*What you should do*.
Send each entry back exactly as given, pictures excluded.

*Task inputs*.
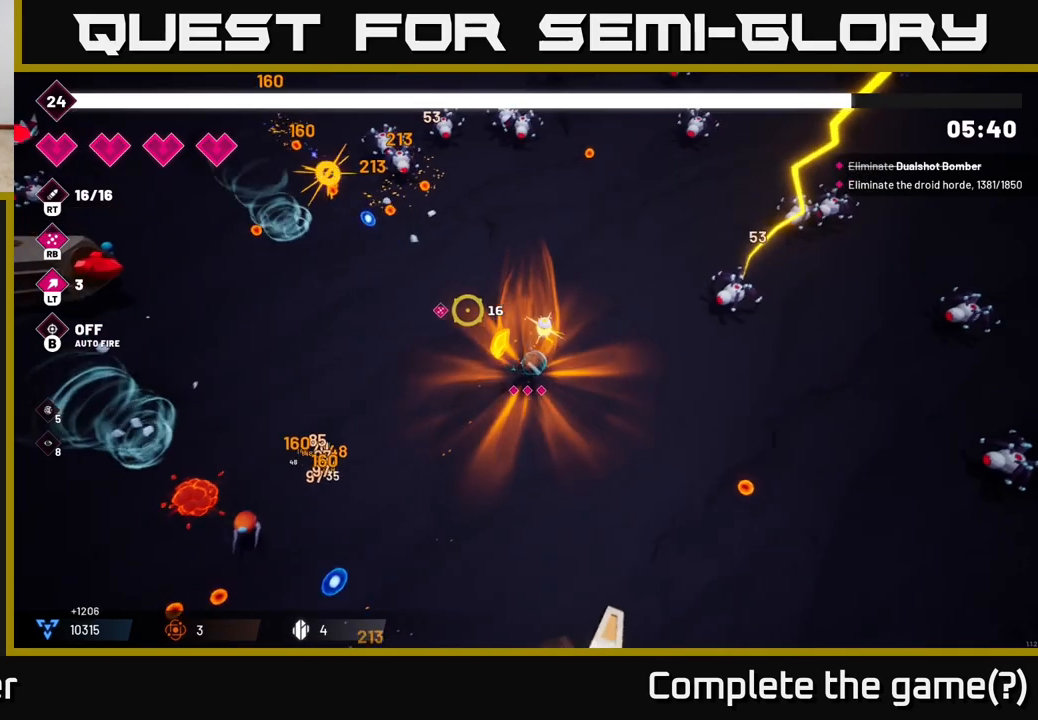
{"buttons": ["R2"], "left_stick": "up", "right_stick": "up-left", "events": [[100, "R2", "down"], [217, "left_stick", "center"], [383, "left_stick", "up-left"], [450, "left_stick", "up"]]}
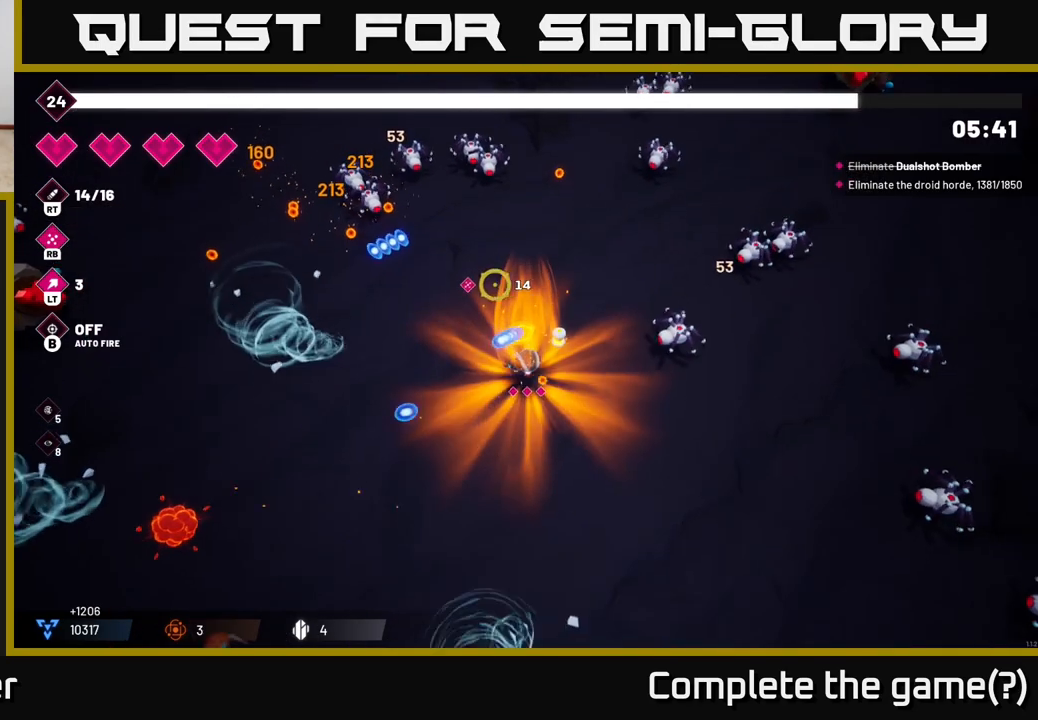
{"buttons": ["R2"], "left_stick": "up-right", "right_stick": "up-right", "events": [[33, "right_stick", "up"], [267, "right_stick", "up-right"], [467, "left_stick", "up-right"]]}
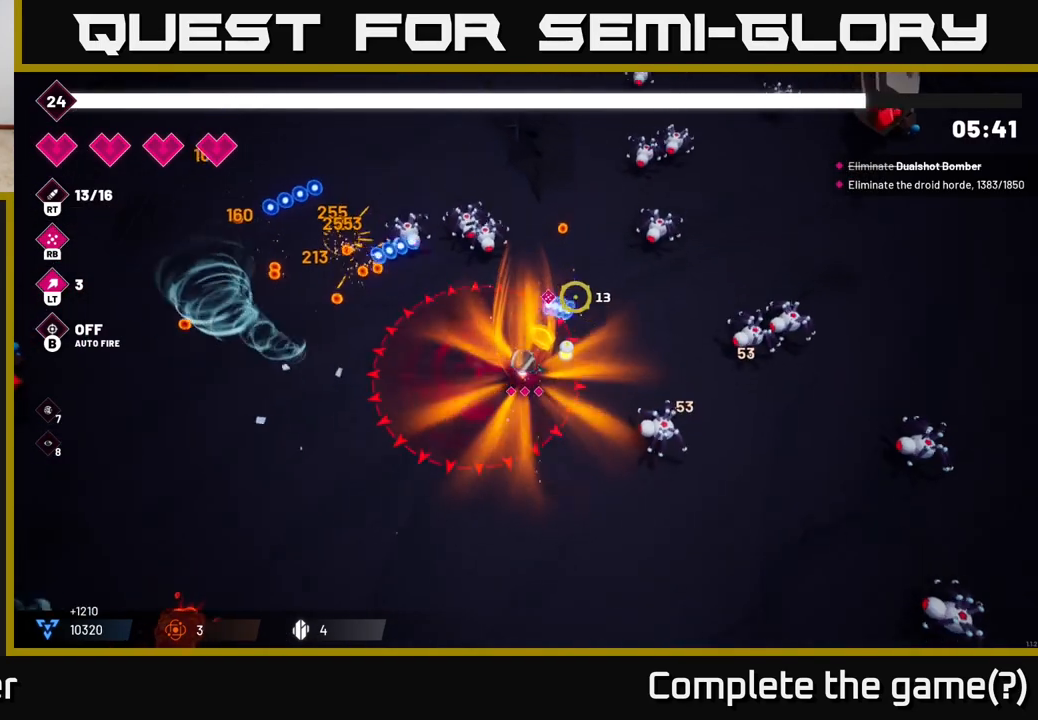
{"buttons": ["R2"], "left_stick": "right", "right_stick": "up-left", "events": [[333, "right_stick", "up"], [433, "right_stick", "up-left"], [500, "left_stick", "right"]]}
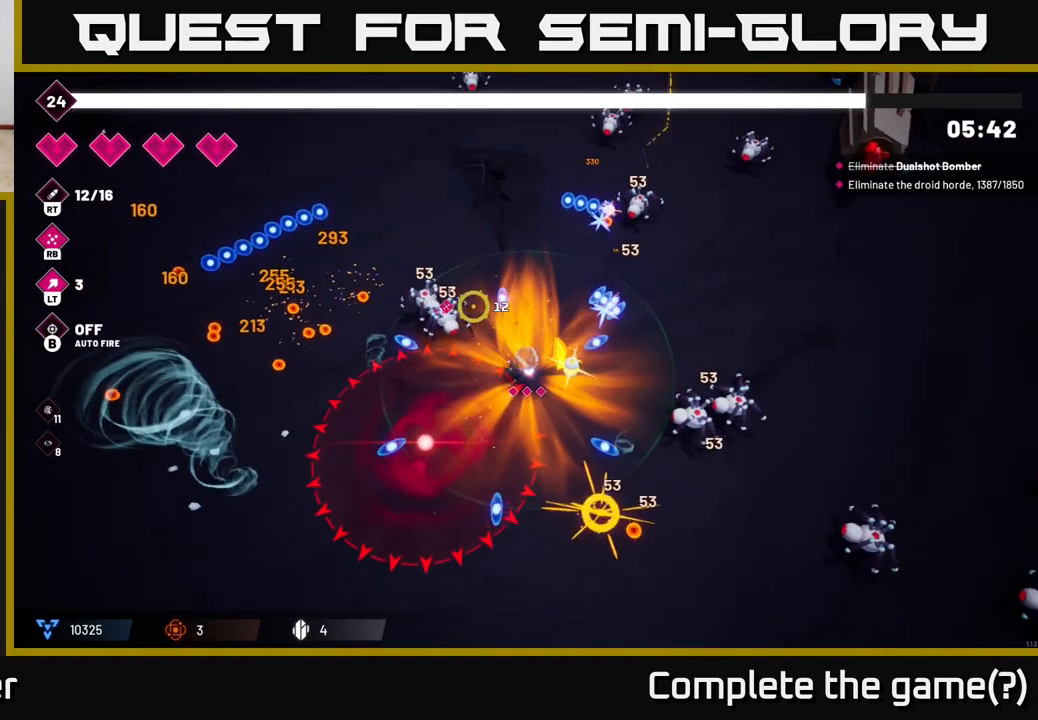
{"buttons": ["R2"], "left_stick": "up-left", "right_stick": "up-right", "events": [[83, "left_stick", "down-left"], [167, "left_stick", "up-left"], [450, "right_stick", "up-right"]]}
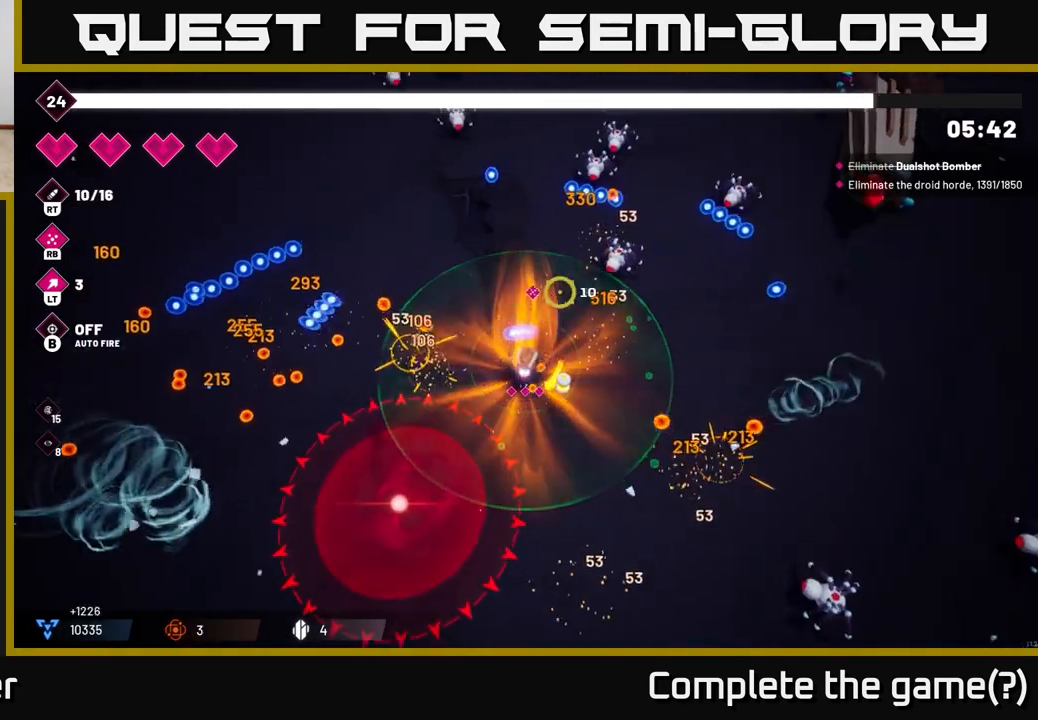
{"buttons": ["R2"], "left_stick": "up-left", "right_stick": "up-right", "events": []}
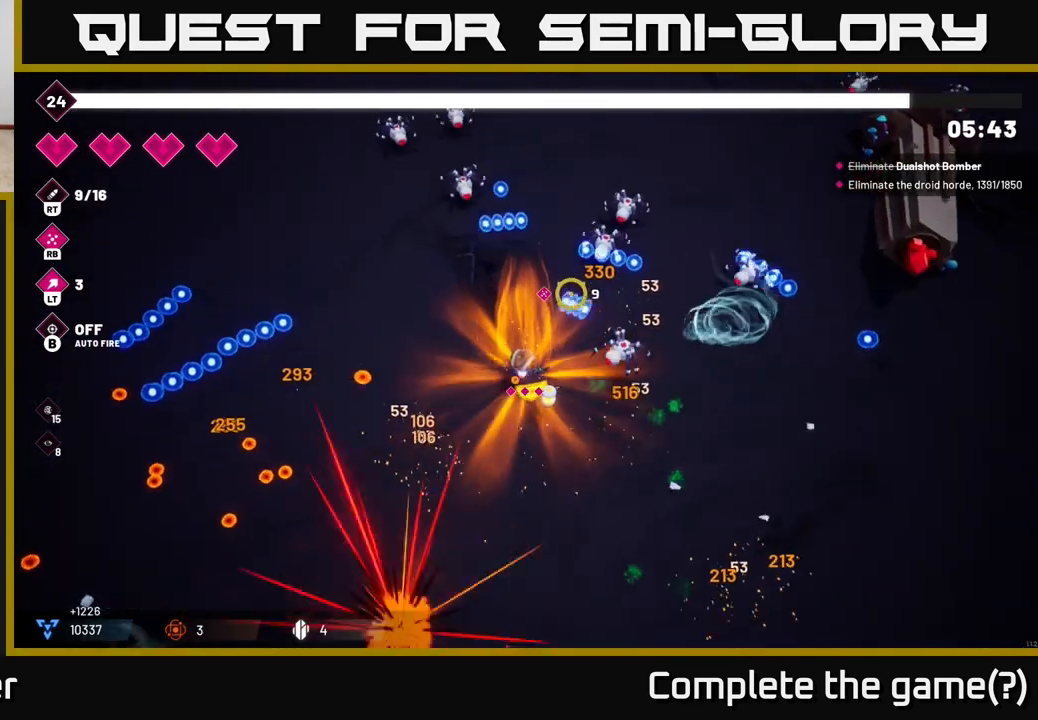
{"buttons": ["R2"], "left_stick": "up-left", "right_stick": "up", "events": [[233, "right_stick", "up"]]}
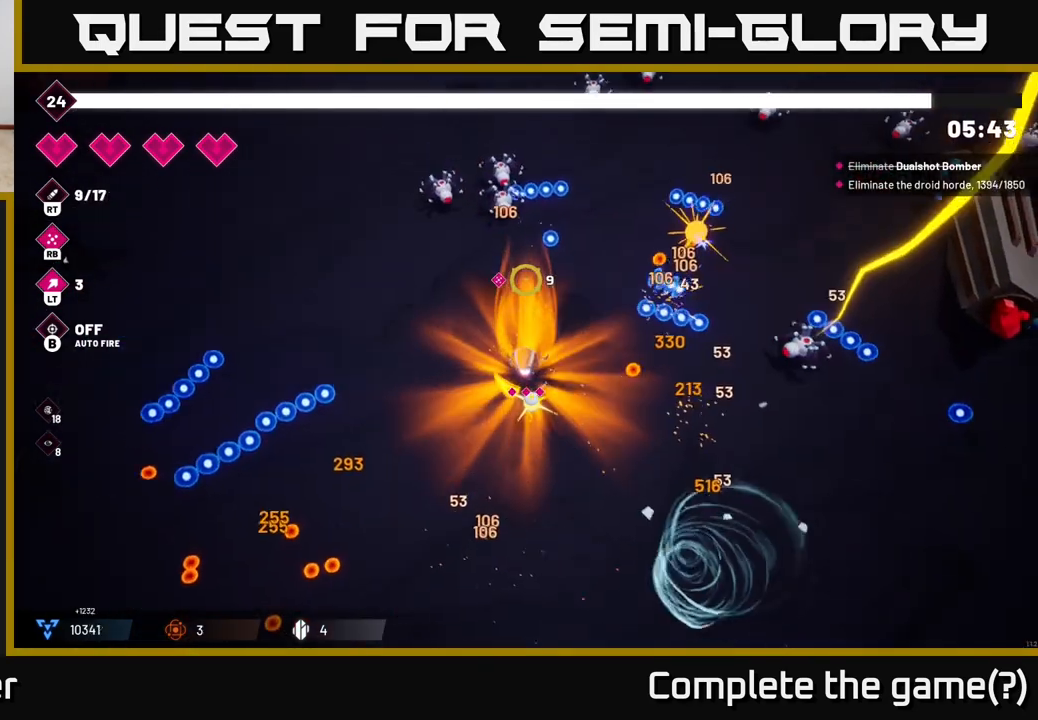
{"buttons": ["R2"], "left_stick": "up-right", "right_stick": "up-right", "events": [[217, "left_stick", "up-right"], [267, "right_stick", "up-right"]]}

*Completed exercise*.
{"buttons": ["R2"], "left_stick": "up", "right_stick": "up-left", "events": [[100, "R2", "down"], [217, "left_stick", "center"], [383, "left_stick", "up-left"], [450, "left_stick", "up"]]}
{"buttons": ["R2"], "left_stick": "up-right", "right_stick": "up-right", "events": [[33, "right_stick", "up"], [267, "right_stick", "up-right"], [467, "left_stick", "up-right"]]}
{"buttons": ["R2"], "left_stick": "right", "right_stick": "up-left", "events": [[333, "right_stick", "up"], [433, "right_stick", "up-left"], [500, "left_stick", "right"]]}
{"buttons": ["R2"], "left_stick": "up-left", "right_stick": "up-right", "events": [[83, "left_stick", "down-left"], [167, "left_stick", "up-left"], [450, "right_stick", "up-right"]]}
{"buttons": ["R2"], "left_stick": "up-left", "right_stick": "up-right", "events": []}
{"buttons": ["R2"], "left_stick": "up-left", "right_stick": "up", "events": [[233, "right_stick", "up"]]}
{"buttons": ["R2"], "left_stick": "up-right", "right_stick": "up-right", "events": [[217, "left_stick", "up-right"], [267, "right_stick", "up-right"]]}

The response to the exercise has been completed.